[Recorded data]
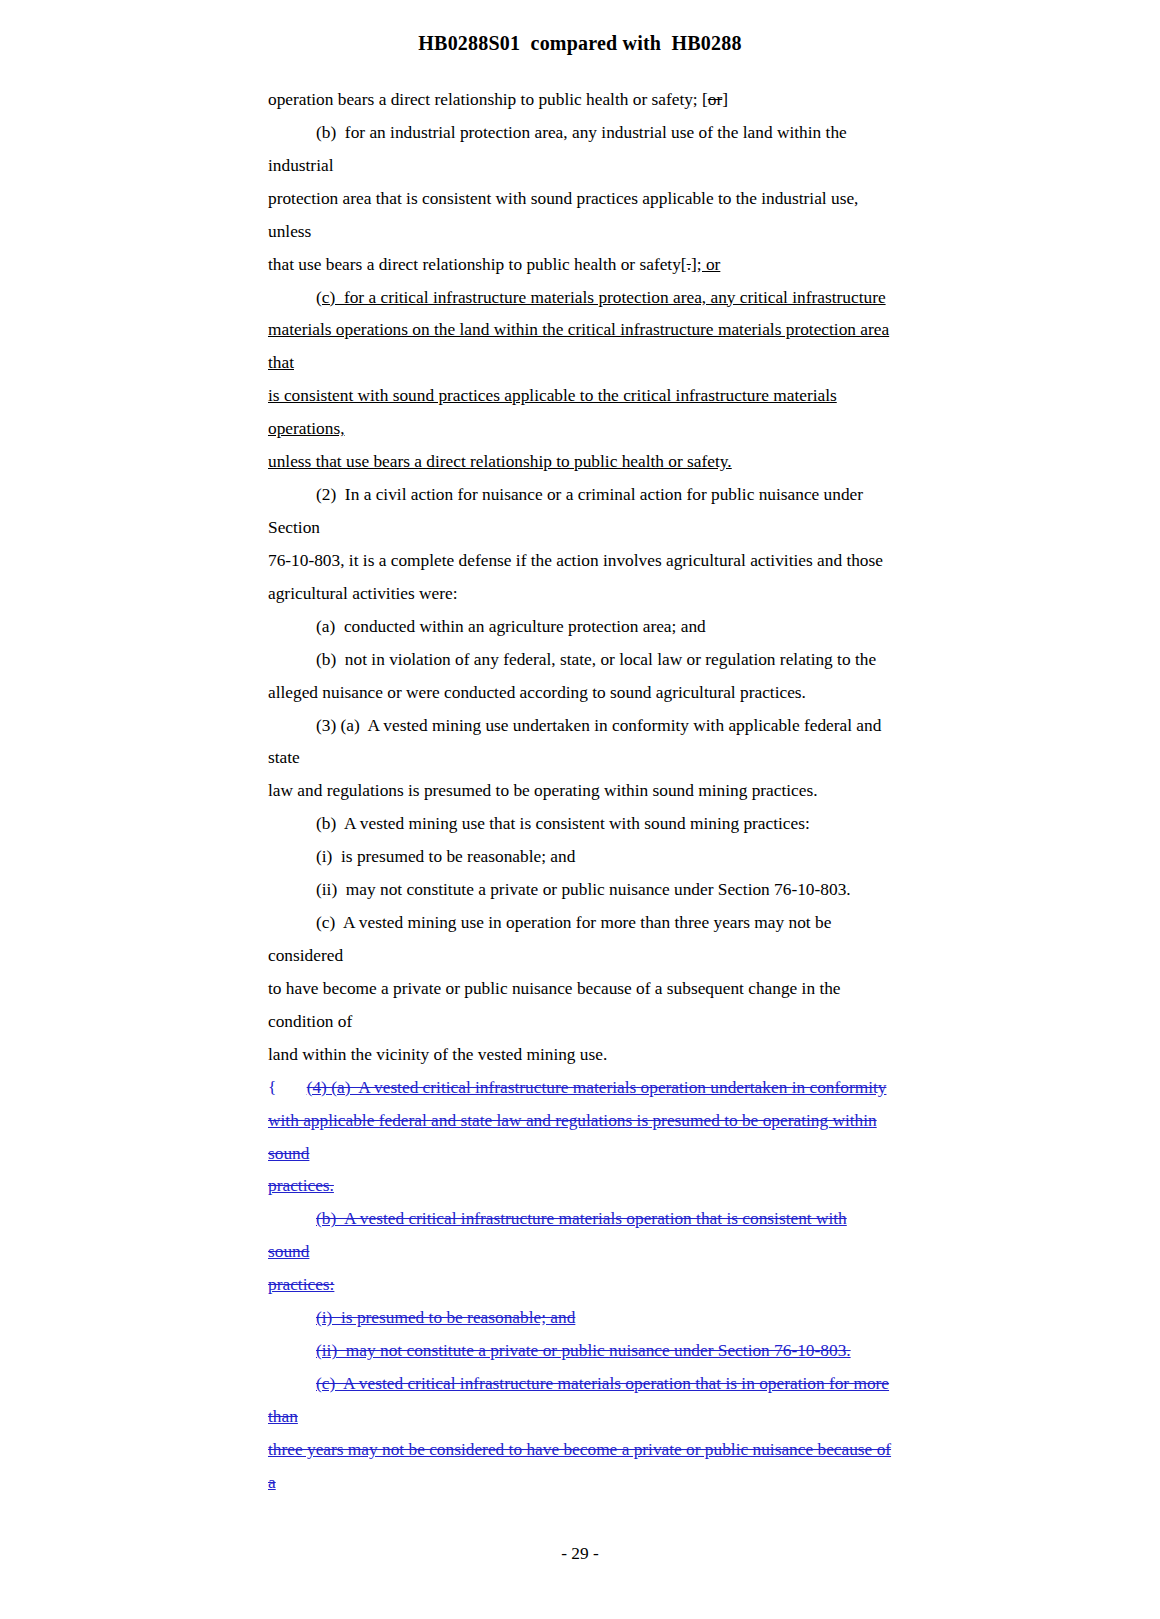HB0288S01 compared with HB0288
operation bears a direct relationship to public health or safety; [or]
(b) for an industrial protection area, any industrial use of the land within the industrial
protection area that is consistent with sound practices applicable to the industrial use, unless
that use bears a direct relationship to public health or safety[.]; or
(c) for a critical infrastructure materials protection area, any critical infrastructure
materials operations on the land within the critical infrastructure materials protection area that
is consistent with sound practices applicable to the critical infrastructure materials operations,
unless that use bears a direct relationship to public health or safety.
(2) In a civil action for nuisance or a criminal action for public nuisance under Section
76-10-803, it is a complete defense if the action involves agricultural activities and those
agricultural activities were:
(a) conducted within an agriculture protection area; and
(b) not in violation of any federal, state, or local law or regulation relating to the
alleged nuisance or were conducted according to sound agricultural practices.
(3) (a) A vested mining use undertaken in conformity with applicable federal and state
law and regulations is presumed to be operating within sound mining practices.
(b) A vested mining use that is consistent with sound mining practices:
(i) is presumed to be reasonable; and
(ii) may not constitute a private or public nuisance under Section 76-10-803.
(c) A vested mining use in operation for more than three years may not be considered
to have become a private or public nuisance because of a subsequent change in the condition of
land within the vicinity of the vested mining use.
{ (4) (a) A vested critical infrastructure materials operation undertaken in conformity
with applicable federal and state law and regulations is presumed to be operating within sound
practices.
(b) A vested critical infrastructure materials operation that is consistent with sound
practices:
(i) is presumed to be reasonable; and
(ii) may not constitute a private or public nuisance under Section 76-10-803.
(c) A vested critical infrastructure materials operation that is in operation for more than
three years may not be considered to have become a private or public nuisance because of a
- 29 -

» **ABOUT THIS EXERCISE**: Scan the entries above for the word "regulations". Report the lines that hold it.

» **EXERCISE OUTPUT**:
law and regulations is presumed to be operating within sound mining practices.
with applicable federal and state law and regulations is presumed to be operating within sound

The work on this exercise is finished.